BRASILIA (Reuters) - Brazil’s mining regulator on Monday extended the deadlines by up to four years for the closing of many dangerous mine tailings dams like the one that collapsed in January at a Vale SA facility, killing more than 240 people.
Tailings are the muddy waste produced in mining for iron ore and other minerals. The waste is often contained within a dam built using a variety of methods.
The so-called upstream type of dam is considered the most dangerous as is most susceptible to liquid seeping under the dam and weakening the structure, which authorities believe is what happened in the January disaster in the town of Brumadinho.

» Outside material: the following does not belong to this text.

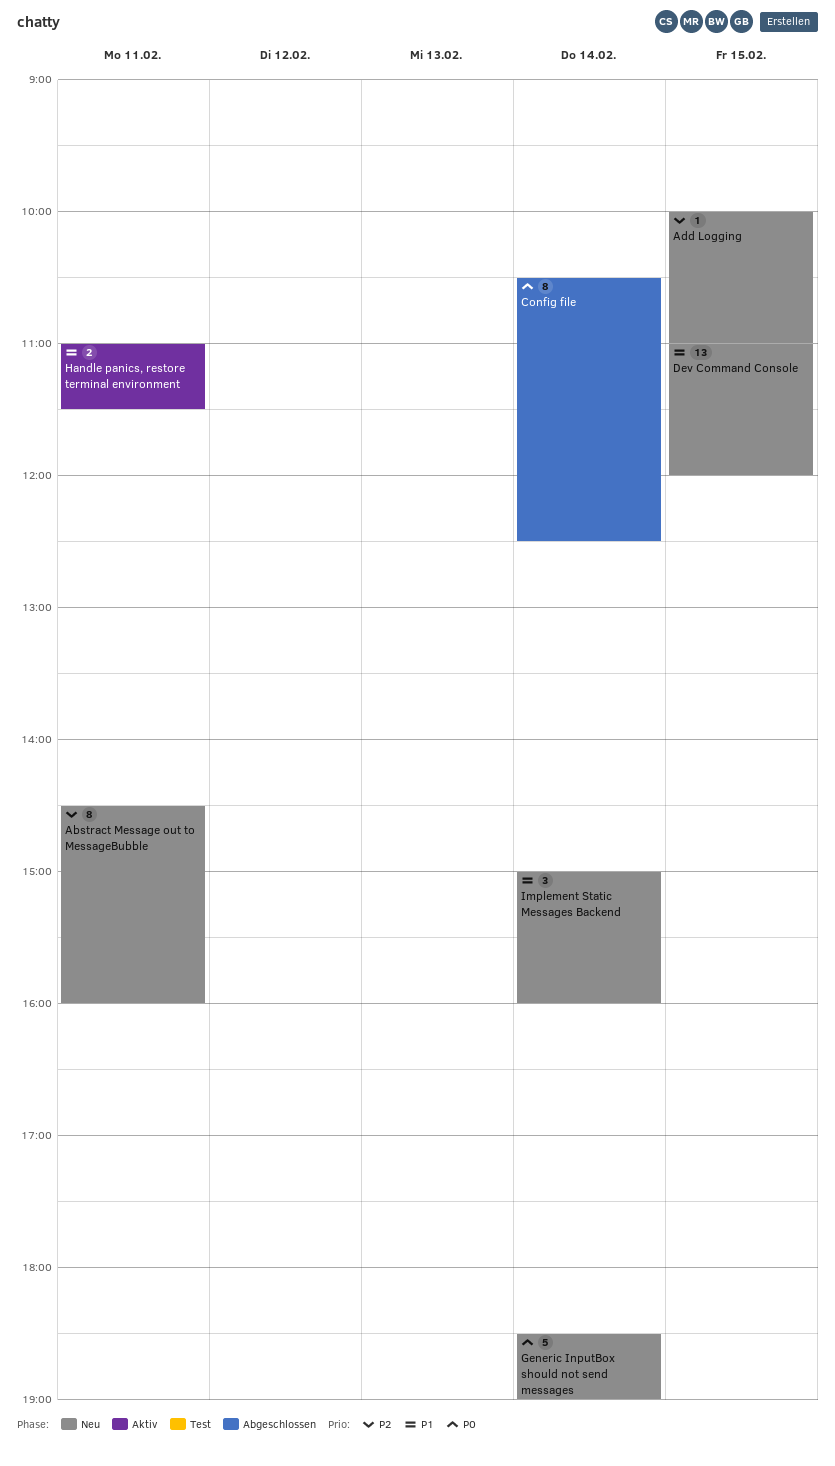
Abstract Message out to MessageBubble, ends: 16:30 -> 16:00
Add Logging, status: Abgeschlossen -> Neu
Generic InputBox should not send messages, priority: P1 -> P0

The country’s National Mining Agency (ANM) had in February banned construction of new upstream dams in response to the tragedy. It had also called for such structures still in use to be deactivated by 2021 and fully closed down by 2023.

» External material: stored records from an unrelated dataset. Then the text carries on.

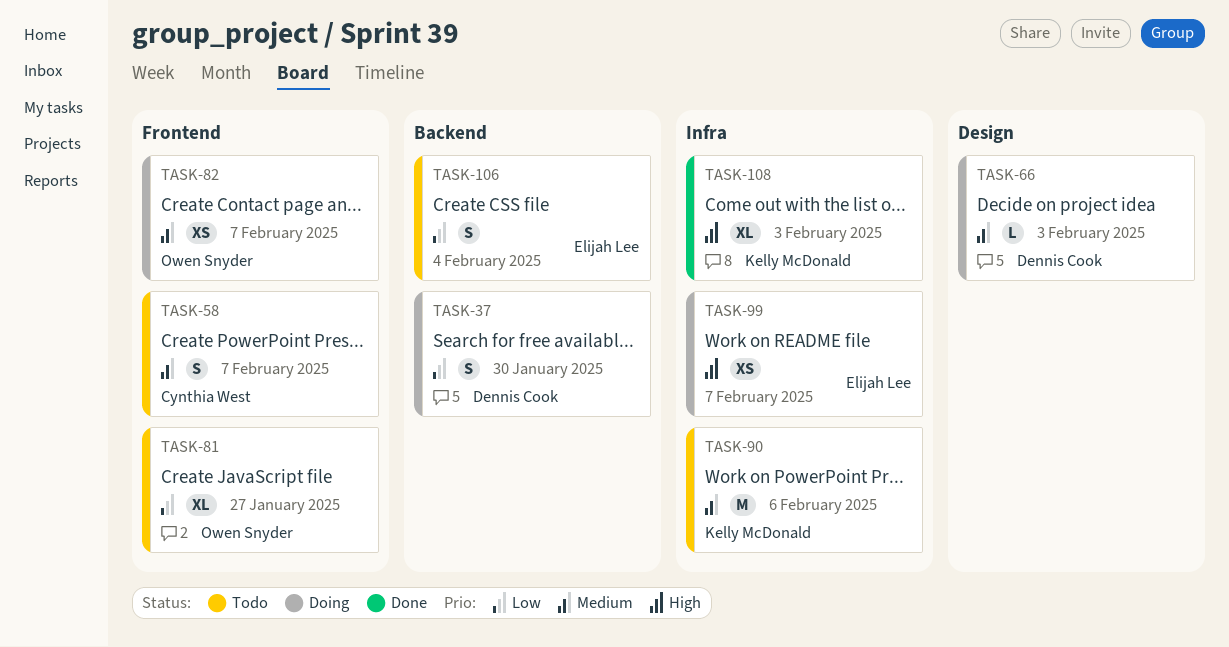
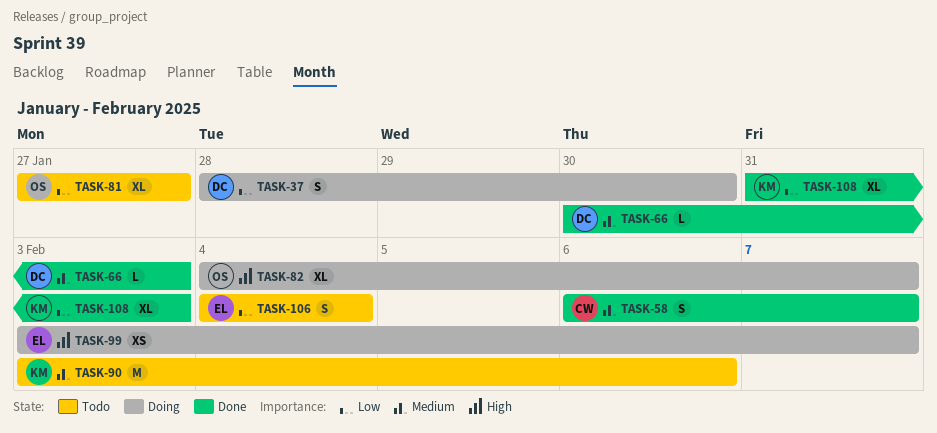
TASK-58, status: Todo -> Done
TASK-66, status: Doing -> Done
TASK-82, priority: Medium -> High
TASK-82, estimate: XS -> XL
TASK-108, priority: High -> Low

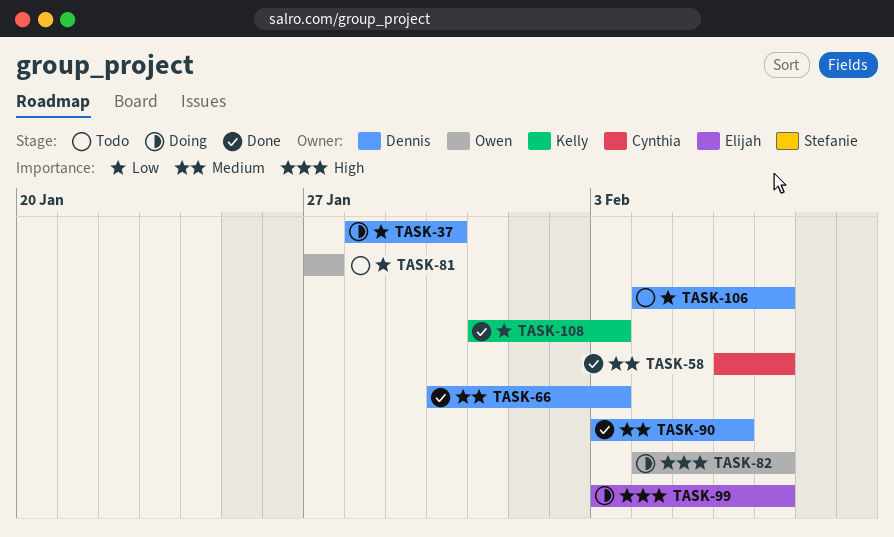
TASK-90, status: Todo -> Done
TASK-90, owner: Kelly -> Dennis
TASK-106, owner: Elijah -> Dennis
TASK-106, due: Feb 4 -> Feb 7

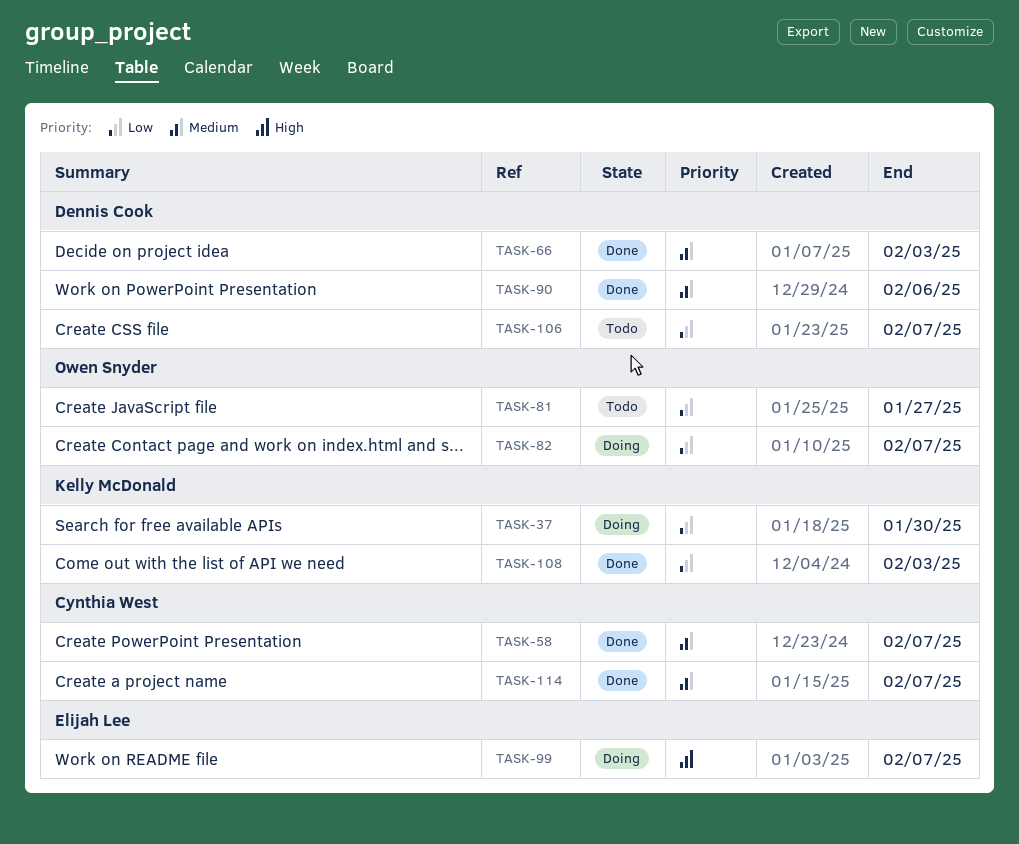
TASK-37, owner: Dennis Cook -> Kelly McDonald
TASK-82, priority: High -> Low
TASK-114: none -> present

But under a new regulation published in the government’s official gazette on Monday, the larger upstream dams will now have until 2025 or 2027 to be completely shut down in a process known as decharacterization. Smaller dams had the deadline moved up to 2022.
All upstream dams in operation must still be deactivated in 2021, however, meaning no new tailings can be added to the dams.

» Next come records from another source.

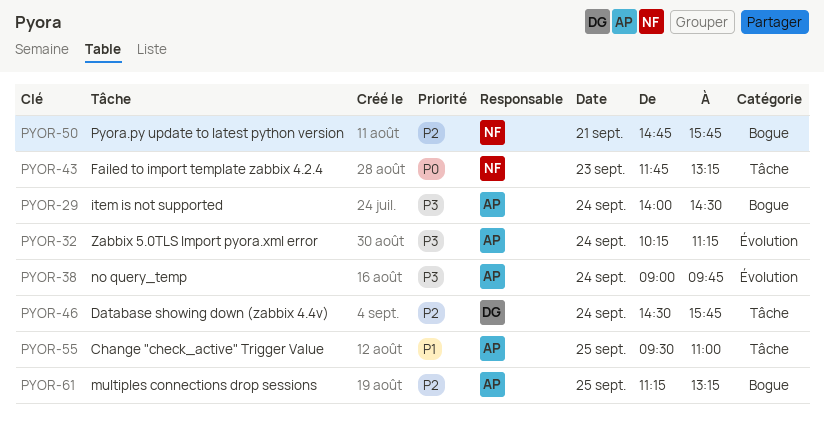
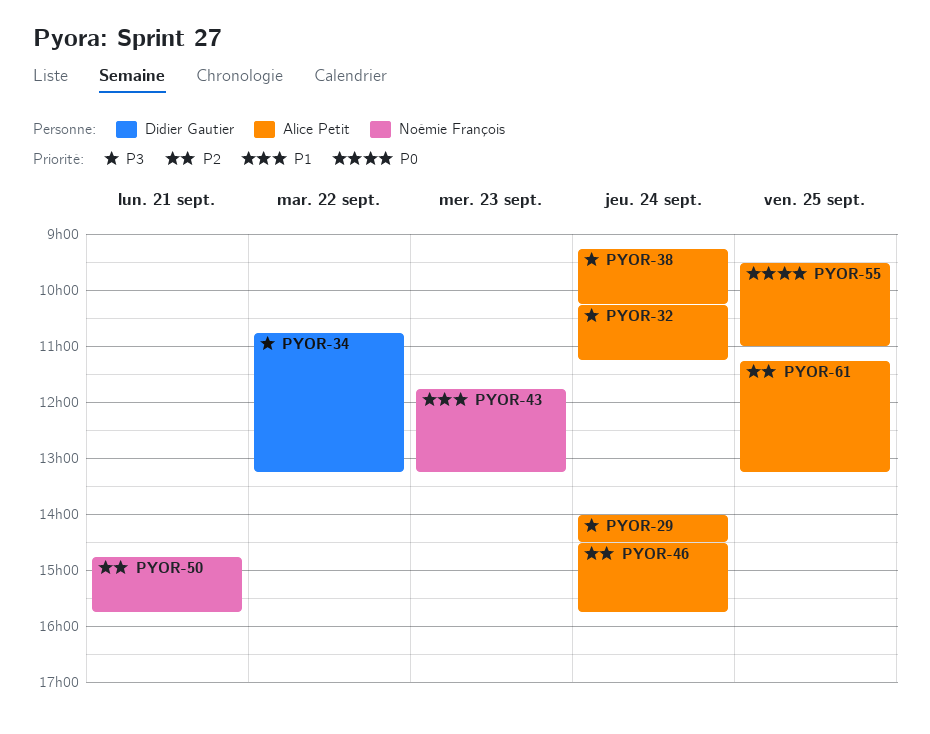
PYOR-34: none -> present
PYOR-38, begins: 09:00 -> 09:15
PYOR-38, ends: 09:45 -> 10:15
PYOR-43, priority: P0 -> P1
PYOR-46, owner: Didier Gautier -> Alice Petit
PYOR-55, priority: P1 -> P0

“The practice of decommissioning and decharacterization of dams is new to the whole mining sector in Brazil,” said ANM director, Eduardo Leão, in an emailed statement.
He added the decision to push back the deadlines takes into account that rushing the process could lead to another disaster.
Vale, in turn, reiterated its commitment to completely eliminate nine remaining upstream dams that have already been deactivated.
The company said it aims in the next three years to either decommission the dams or bring them to a condition where they offer no risk to people or the environment.